Hildegard von Bingen (1098-1179), Äbtissin, Apothekerin, Dichterin, Komponistin, Prophetin, Heilkundige, Visionärin, Naturforscherin, ist überzeugt, das Gott uns ins Gesicht schaut und wir ihm gut gefallen!
„Wir Menschen sind eine Leib-Geist-Seele-Einheit“, ein „Spiegel aller Gotteswunder“.
Die Seele trägt eine Symphonie Gottes in sich, „hat in sich einen Wohlklang und sie ist selber klingend“. Alles ist ein „Urklang aus der Ordnung Gottes“.
Hildegards Menschen – und Gottesbild ist nicht statisch, sondern dynamisch und prozessorientiert. Es ist verwurzelt in der biblischen Weisheitstradition, die mit „Frau Sophia“ auch ein weibliches Sprechen von Gott ausdrückt.
Das Grundübel des Menschen besteht für Hildegard darin, dass er immer nur „Ich und Ich“ sagt und „sich anmassend selbst das Gesetz gibt, so als ob er sein eigener Gott sei“. Die Lösung sei, sich selbst zu verlassen, die eigene Unordnung – dann erst den Leib – zu kurieren durch „Reue“: „Vater, ich habe gesündigt gegen den Himmel. Das heisst: gegen das himmlische Kunstwerk, das ich selbst bin“.

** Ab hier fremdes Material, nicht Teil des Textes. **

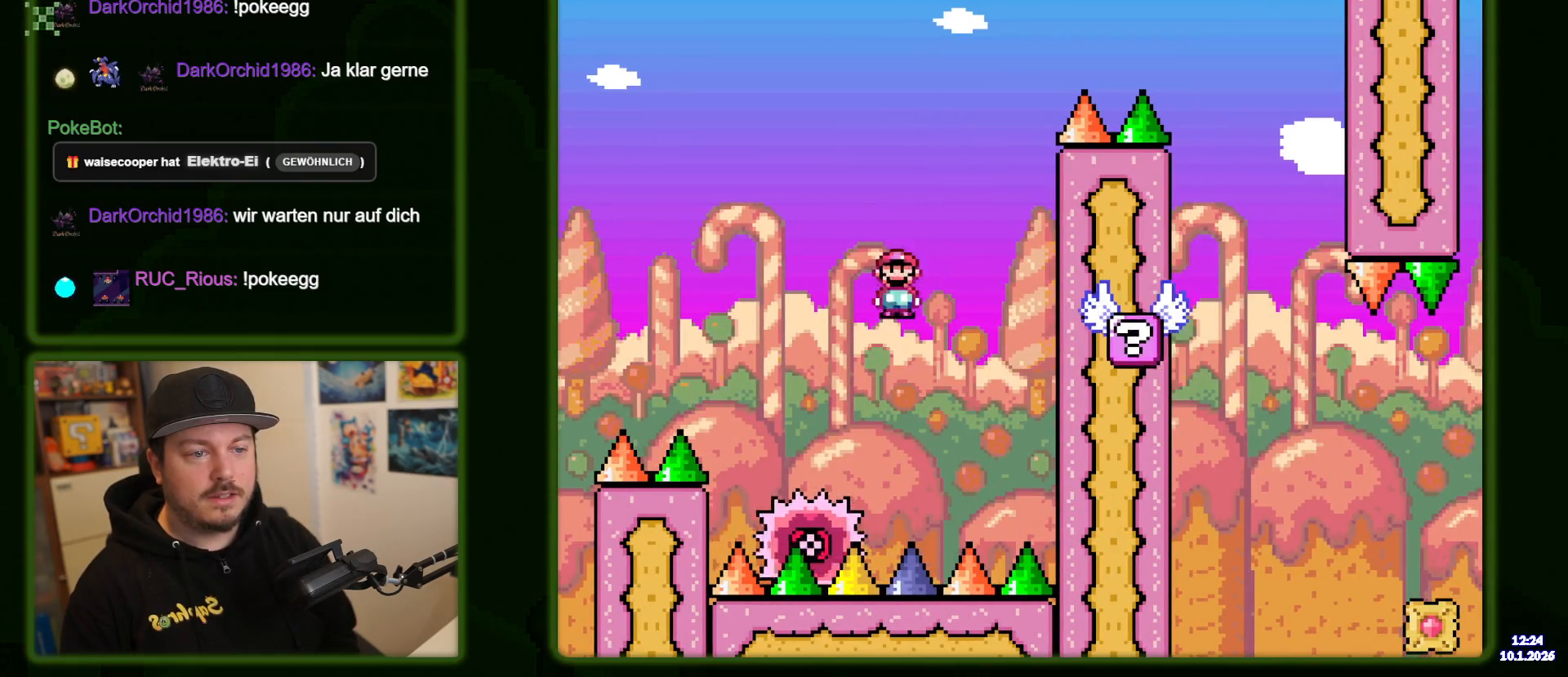
{"dt_ms": 500, "buttons": [], "events": [[334, "DPAD_RIGHT", "up"], [500, "A", "up"]]}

Das Geheimnis des Geistes Gottes ist für Hildegard in der Schöpfung erfahrbar: „Alles durchdringst Du, die Höhen, die Tiefen, jeglichen Abgrund.“ Das Obere begegnet dem Unteren, der Schöpfer in der Schöpfung, in jedem Menschen, jedem Tier, jeder Pflanze, jedem Stein lässt er sich lesen, Belebtes und Unbelebtes klingen zusammen in einer grossen „Symphonia“. Die Erde ist nicht die endgültige Heimat des Menschen, aber sie ist viel mehr als wertlose Hülle.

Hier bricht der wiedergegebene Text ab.